Would You Like Some Salt and Pepper? How About 80,000 Shakers’ Worth?
The next time you knock over a salt shaker and throw a pinch of the spilled grains over your left shoulder to ward off bad luck, bear in mind that at one time they would have formed part of someone’s wages.
It’s amazing the things you learn when you least expect it. I’m getting an in-depth lecture about the world of salt, salt and pepper shakers, and salt cellars from Andrea Ludden, her son, Alex, and her daughter, Andrea, at their Museum of Salt and Pepper Shakers in Gatlinburg, Tennessee. And jolly interesting it is.

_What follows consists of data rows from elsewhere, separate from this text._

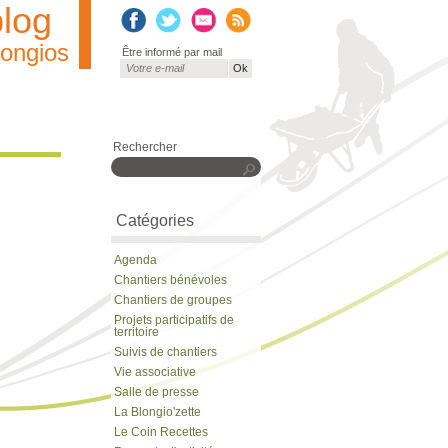
blog
longios
Être informé par mail
Courriel
*
Rechercher
Rechercher
Catégories
Agenda
Chantiers bénévoles
Chantiers de groupes
Projets participatifs de
territoire
Suivis de chantiers
Vie associative
Salle de presse
La Blongio'zette
Le Coin Recettes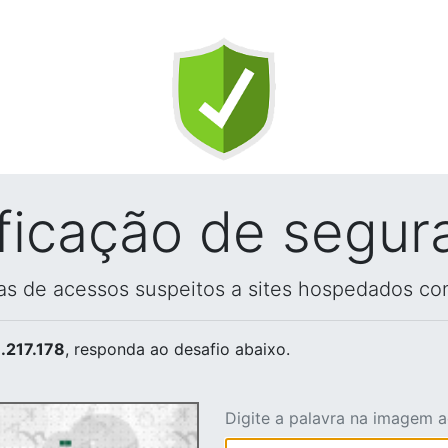
ificação de segur
vas de acessos suspeitos a sites hospedados co
.217.178
, responda ao desafio abaixo.
Digite a palavra na imagem 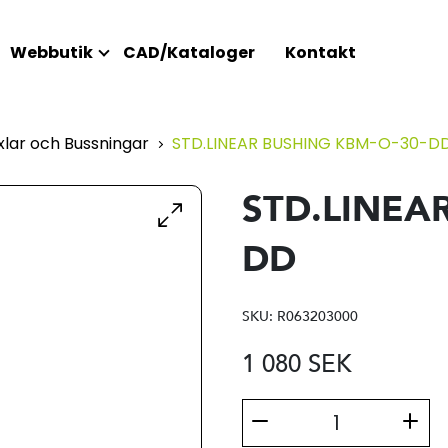
Webbutik
CAD/Kataloger
Kontakt
lar och Bussningar
STD.LINEAR BUSHING KBM-O-30-D
STD.LINEA
DD
SKU:
R063203000
1 080
SEK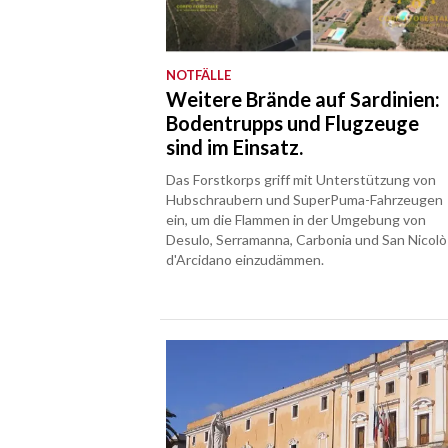
NOTFÄLLE
Weitere Brände auf Sardinien:
Bodentrupps und Flugzeuge
sind im Einsatz.
Das Forstkorps griff mit Unterstützung von
Hubschraubern und SuperPuma-Fahrzeugen
ein, um die Flammen in der Umgebung von
Desulo, Serramanna, Carbonia und San Nicolò
d'Arcidano einzudämmen.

Far from being just a wacky obsession by a Belgian lady with a fetish for salt shakers, Andrea Ludden’s collection of over 40,000 pairs (half in the family museum in Gatlinburg and half in its new museum in Guadalest, in eastern Spain), started completely by chance, when Andrea bought a pepper mill at a garage sale in the mid-1980s.

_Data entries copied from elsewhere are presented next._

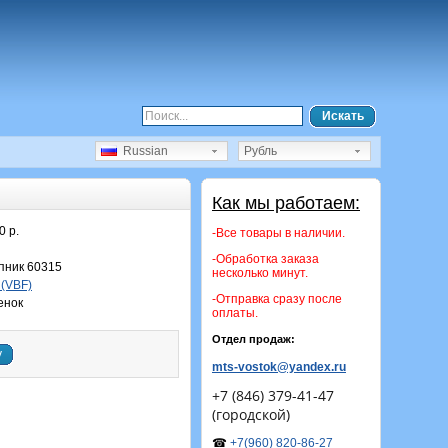
Искать
Russian
Рубль
Как мы работаем:
0 р.
-Все товары в наличии.
-Обработка заказа
ник 60315
несколько минут.
 (VBF)
-Отправка сразу после
енок
оплаты.
Отдел продаж:
у
mts-vostok@yandex.ru
+7 (846) 379-41-47
(городской)
☎
+7(960) 820-86-27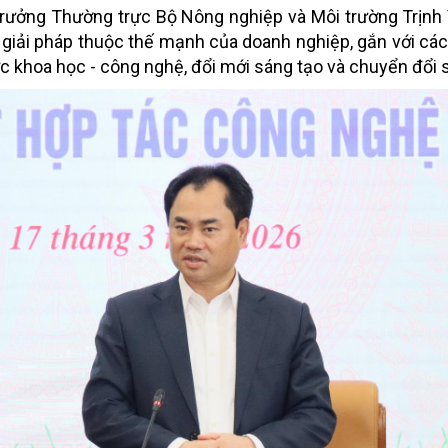
ứ trưởng Thường trực Bộ Nông nghiệp và Môi trường Trịnh
 giải pháp thuộc thế mạnh của doanh nghiệp, gắn với cá
ực khoa học - công nghệ, đổi mới sáng tạo và chuyển đổi 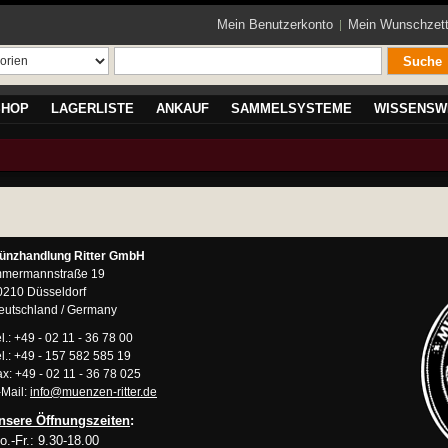
Mein Benutzerkonto
Mein Wunschzett
Suche
SHOP
LAGERLISTE
ANKAUF
SAMMELSYSTEME
WISSENSW
ünzhandlung Ritter GmbH
mmermannstraße 19
0210 Düsseldorf
eutschland / Germany
l.: +49 - 02 11 - 36 78 00
l.: +49 - 157 582 585 19
x: +49 - 02 11 - 36 78 025
-Mail:
info@muenzen-ritter.de
nsere Öffnungszeiten
:
o.-Fr.: 9.30-18.00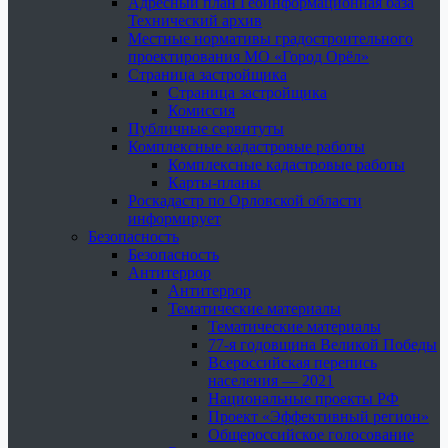
Адресный план Геоинформационная база
Технический архив
Местные нормативы градостроительного
проектирования МО «Город Орёл»
Страница застройщика
Страница застройщика
Комиссия
Публичные сервитуты
Комплексные кадастровые работы
Комплексные кадастровые работы
Карты-планы
Роскадастр по Орловской области
информирует
Безопасность
Безопасность
Антитеррор
Антитеррор
Тематические материалы
Тематические материалы
77-я годовщина Великой Победы
Всероссийская перепись
населения — 2021
Национальные проекты РФ
Проект «Эффективный регион»
Общероссийское голосование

It didn’t work, so she bought a couple more. “I used to stand them on the window ledge of my kitchen, and neighbors thought I was building a collection. Nothing could have been further from my mind!” They started bringing her new ones, and eventually, she says, “I had about 14,000 on shelves all over the house, even in the bedrooms.” That’s when her husband, Rolf, told her, “‘Andrea, you either find somewhere to put these things or it’s a divorce!’ So we decided to create a museum.”
Wander around the museum and you’ll find it hard to believe that the 20,000 pairs of shakers—fat chefs, ruby red tomatoes, guardsmen in bear skins, Santa’s feet sticking from a chimney, pistols and potatoes, a copy of the salt-and-pepper-shaker cuff links worn by Lady Diana—have any reason for being together other than as someone’s idea of being collectibles, but they do.

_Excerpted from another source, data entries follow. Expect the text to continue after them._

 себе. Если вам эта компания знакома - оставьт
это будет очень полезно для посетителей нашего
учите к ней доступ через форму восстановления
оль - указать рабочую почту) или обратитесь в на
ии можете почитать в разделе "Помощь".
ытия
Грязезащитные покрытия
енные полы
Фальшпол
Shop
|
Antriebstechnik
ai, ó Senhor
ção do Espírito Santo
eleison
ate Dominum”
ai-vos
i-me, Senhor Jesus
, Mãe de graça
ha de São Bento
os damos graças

An archaeologist by training, Andrea spent many years working in South America, where her main interest had been in how people traveled and communicated. When she and her family moved to the United States, she couldn’t find work in her field so she turned her attention to social anthropology, studying everyday life since the early years of the 20th century as seen through her growing collection of salt and pepper shakers.
“It’s often by looking at the apparently more mundane articles in everyday life that you can build up a broad picture of a specific period,” Andrea says. “There’s almost nothing you can imagine that hasn’t been copied as a salt and pepper shaker, and many of them reflect the designs, the colors and the preoccupations of the period.”